Estefanía no registró ni el toque ni los labios de su acompañante. Ni siquiera la mano atrevida que quiso viajar hasta su trasero.
Todos sus sentidos estaban orientados en una sola dirección.
En él.
El hombre que la miraba a la distancia.
El mismo hombre que no despegaba los ojos de los suyos.
A simple vista podría decirse que solo estaba apreciando el espectáculo. Pero en el fondo, arremolinado en su negro y frío corazón, podía notar las capas de hielo desquebrajándose.
Ella no soltó a Gerardo, Gael o como sea que se llamara. Justo cuando pretendía hacer una maniobra más arriesgada, entreabrir los labios para que sus lenguas se rozaran solo para llevar la tensión al límite, los pies de Cristian comenzaron a avanzar.
Pisadas que, aunque no escuchaba por la atronadora música de la discoteca, sentía en cada fibra de su ser.
El corazón de Estefanía latió de prisa, con la adrenalina al tope. Justo como si subiera una montaña rusa en el punto más alto antes de caer.
Vacío. Frenesí.
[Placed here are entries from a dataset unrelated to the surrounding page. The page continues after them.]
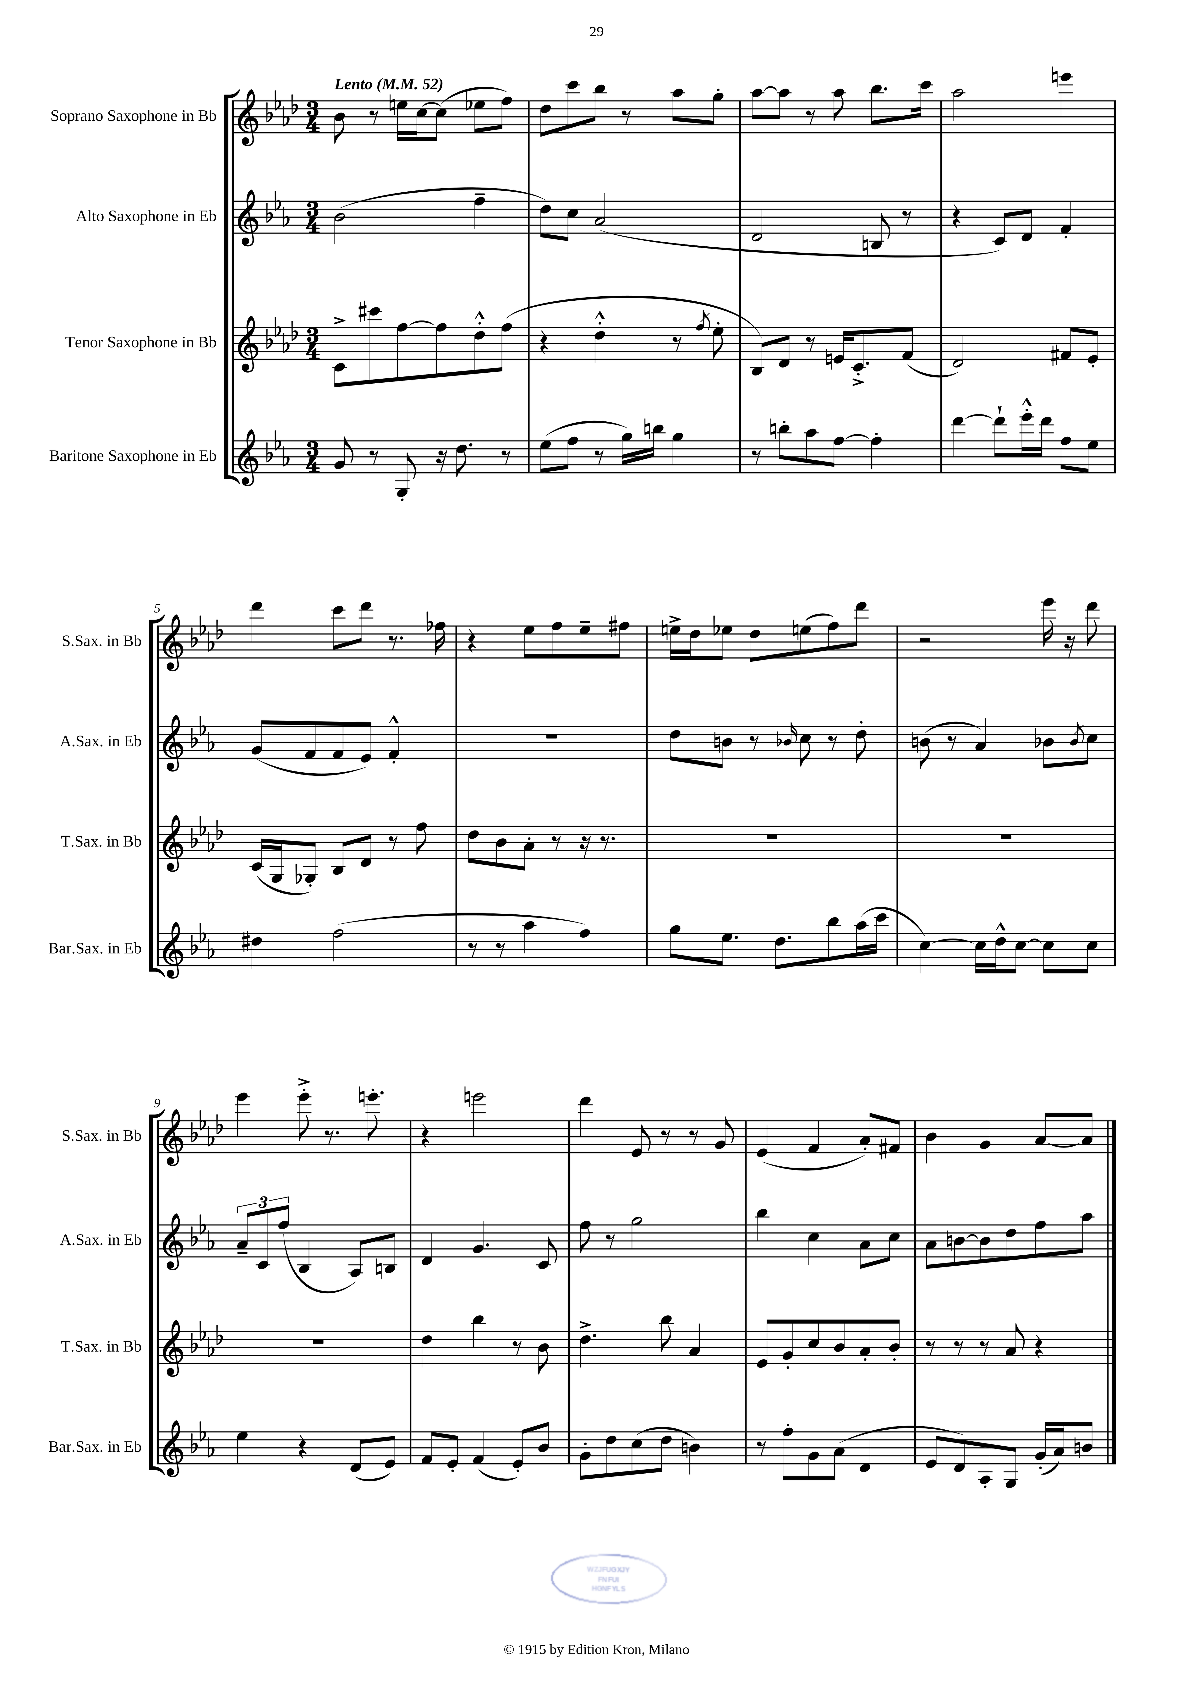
<<
\new StaffGroup <<
\new Staff = "s0" \with { instrumentName = "Soprano Saxophone in Bb" shortInstrumentName = "S.Sax. in Bb" } {
    \clef treble \key aes \major \numericTimeSignature \time 3/4 \tempo "Lento" 4 = 52
    bes'8 r8 e''16 c''16~ c''8( ees''8 f''8) |
    des''8 c'''8 bes''8 r8 aes''8 g''8-. |
    aes''8~ aes''8 r8 aes''8 bes''8. c'''16 |
    aes''2 e'''4 |
    des'''4 c'''8 des'''8 r8. fes''16 |
    r4 ees''8 f''8 ees''8-- fis''8 |
    e''16-> des''16 ees''8 des''8 e''8( f''8) des'''8 |
    r2 ees'''16 r16 des'''8 |
    ees'''4 ees'''8-.-> r8. e'''8.-. |
    r4 e'''2 |
    des'''4 ees'8 r8 r8 g'8 |
    ees'4( f'4 aes'8-.) fis'8 |
    bes'4 g'4 aes'8~ aes'8 \bar "|." |
}
\new Staff = "s1" \with { instrumentName = "Alto Saxophone in Eb" shortInstrumentName = "A.Sax. in Eb" } {
    \clef treble \key ees \major \numericTimeSignature \time 3/4
    bes'2( f''4-- |
    d''8) c''8 aes'2( |
    d'2 b8 r8 |
    r4 c'8) d'8 f'4-. |
    g'8( f'8 f'8 ees'8) f'4-.-^ |
    R2. |
    d''8 b'8 r8 \grace { bes'16 } c''8 r8 d''8-. |
    b'8( r8 aes'4) bes'8 \acciaccatura { bes'8 } c''8 |
    \tuplet 3/2 { aes'8-- c'8 f''8( } bes4 aes8) b8 |
    d'4 g'4. c'8 |
    f''8 r8 g''2 |
    bes''4 c''4 aes'8 c''8 |
    aes'8 b'8~ b'8 d''8 f''8 aes''8 \bar "|." |
}
\new Staff = "s2" \with { instrumentName = "Tenor Saxophone in Bb" shortInstrumentName = "T.Sax. in Bb" } {
    \clef treble \key aes \major \numericTimeSignature \time 3/4
    c'8-> cis'''8 f''8~ f''8 des''8-.-^ f''8( |
    r4 des''4-.-^ r8 \acciaccatura { f''8 } ees''8-. |
    bes8) des'8 r8 e'16 c'8.-.-> f'8( |
    des'2) fis'8 ees'8-. |
    c'16( g16 ges8-.) bes8 des'8 r8 f''8 |
    des''8 bes'8 aes'8-. r8 r16 r8. |
    R2. |
    R2. |
    R2. |
    des''4 bes''4 r8 bes'8 |
    des''4.-> bes''8 aes'4 |
    ees'8 g'8-. c''8 bes'8 aes'8-. bes'8-. |
    r8 r8 r8 aes'8 r4 \bar "|." |
}
\new Staff = "s3" \with { instrumentName = "Baritone Saxophone in Eb" shortInstrumentName = "Bar.Sax. in Eb" } {
    \clef treble \key ees \major \numericTimeSignature \time 3/4
    g'8 r8 g8-. r16 d''8. r8 |
    ees''8( f''8 r8 g''16) b''16 g''4 |
    r8 b''8-. aes''8 f''8~ f''4-. |
    d'''4~ d'''8-! ees'''16-.-^ d'''16 f''8 ees''8 |
    dis''4 f''2( |
    r8 r8 aes''4 f''4) |
    g''8 ees''8. d''8. bes''8 aes''16( c'''16 |
    c''4~) c''16 d''16-^ c''8~ c''8 c''8 |
    ees''4 r4 d'8( ees'8) |
    f'8 ees'8-. f'4( ees'8-.) bes'8 |
    g'8-. d''8 c''8( d''8 b'4) |
    r8 f''8-. g'8 aes'8( d'4 |
    ees'8 d'8) aes8-. g8 g'16-.( aes'16) b'8 \bar "|." |
}
>>
>>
Explosión.
Pero en este caso no era el viento golpeando su cara; era el estallido de su propia sangre en los oídos, la pérdida total de gravedad cuando un agarre de acero se clavó en su brazo y la arrancó hacia atrás de un tirón, despegándola del muchacho un segundo antes de que un golpe sordo y contundente mandara a su acompañante directamente al suelo.
El crujido seco del tabique al romperse y la mancha de sangre brotando de su nariz fueron la prueba definitiva: aquel golpe no había sido una advertencia, sino algo nacido desde la furia más ciega. La ira de un hombre que ve en manos de otro lo que creía suyo.
Y ella era eso: el objeto que pensó que siempre le pertenecería.
Lástima que no fuera a ser así.
El caos estalló entonces.
La música siguió retumbando en las paredes, mientras un círculo se abría alrededor de ellos.
Gritos ahogados, cuchicheos, personas mirando con consternación.
Cristian se abalanzó sobre él. Sin dudar. Sin frenar.
Un puñetazo en la mandíbula. Luego otro en el pómulo. Y otro más.
Ella había provocado todo esto. Había despertado al monstruo y ni siquiera podía decir que estaba arrepentida.
Pero Gerardo o como fuera su nombre, no merecía aquella golpiza…
Entre una multitud paralizada por el pánico, donde cualquiera habría retrocedido ante semejante muestra de salvajismo, Estefanía dio un paso al frente. Sin temblar. Sin un rastro de miedo en las pupilas.
Se inclinó apenas sobre él, atravesando la música atronadora con una voz fría, clara y contundente:
—Déjalo, Cristian —le ordenó, obligándolo a escucharla por encima del caos—. Él no tiene la culpa. Fui yo quien lo buscó. Fui yo la que quiso besarlo.
Cristian se detuvo con el puño en alto, la respiración desbocada y los nudillos bañados en sangre ajena. Giró el rostro despacio hacia ella, con una mirada enloquecida, incapaz de procesar su descaro.